Passive diffusion and Active Transport
What are the two types of passive diffusion?
- Simple diffusion
2. Facilitated diffusion
What is simple diffusion and what is the process (what can move in)?
Where substances move from high concentration to low concentration. Cell membrane is non-polar (in the layer of hydrophobic phospholipid tails), so only non-polar substances can move across the cell membrane by passive diffusion (e.g. gases like O2 or steroids). Ions and other substances (charged or polar) cannot dissolve in and move across the membrane by passive diffusion; they must be facilitated.
What is simple diffusion and what are the two processes?
a. Carrier mediated – substances (like neutrally charged glucose) are bound by proteins and released inside the cell
b. Ion channel mediated (facilitate ion transfer) – proteins make tiny channels (often filled with water) through the cell membrane through which hydrated ions can diffuse. Sometimes the holes are so small the water molecules are stripped off. They are selective. Ion channels are gated (with gates activated by voltage thresholds – voltage gated).
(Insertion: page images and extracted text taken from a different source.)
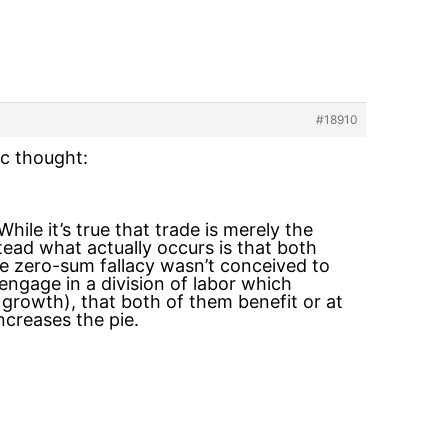
#18910
ic thought:
hile it’s true that trade is merely the
ead what actually occurs is that both
he zero-sum fallacy wasn’t conceived to
engage in a division of labor which
 growth), that both of them benefit or at
ncreases the pie.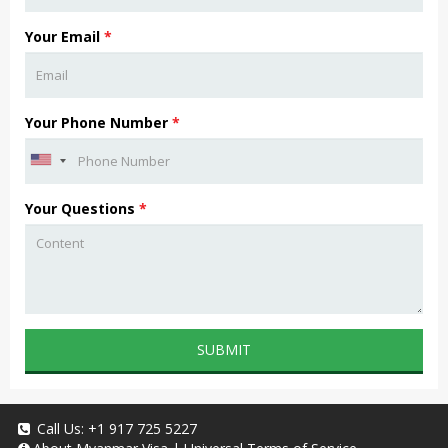
Your Email
*
Your Phone Number
*
Your Questions
*
SUBMIT
Call Us:
+1 917 725 5227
What is active transport (primary and secondary) and what are the basic processes involved?
- Primary transport - directly utilize energy to establish ion concentration gradients
• Sodium pump (Na+/K+/ATPase) – ATP hydrolysis drives uphill solute flux.
• 3 sodium ions are forced out of the cell for every 2 potassium ions forced in.
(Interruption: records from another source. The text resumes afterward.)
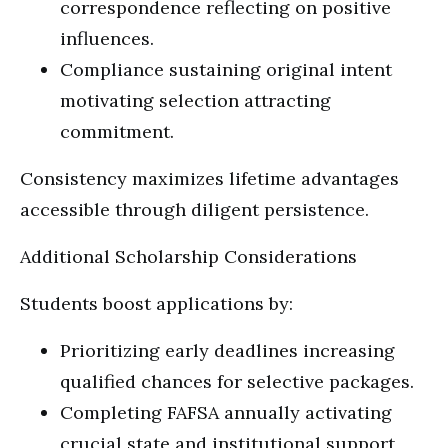
correspondence reflecting on positive
influences.
Compliance sustaining original intent
motivating selection attracting
commitment.
Consistency maximizes lifetime advantages
accessible through diligent persistence.
Additional Scholarship Considerations
Students boost applications by:
Prioritizing early deadlines increasing
qualified chances for selective packages.
Completing FAFSA annually activating
crucial state and institutional support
• This pump system establishes and maintains physiological [Na+] and [K+] and relevant concentration gradients (high sodium outside, high potassium inside)
• These concentration gradients can then be used to power other activities (such as the secondary transportation of glucose against its concentration gradient) - Secondary transport - movement of one ion species down its electrochemical gradient is coupled to uphill movement of other ion species or solutes against their electrochemical gradient.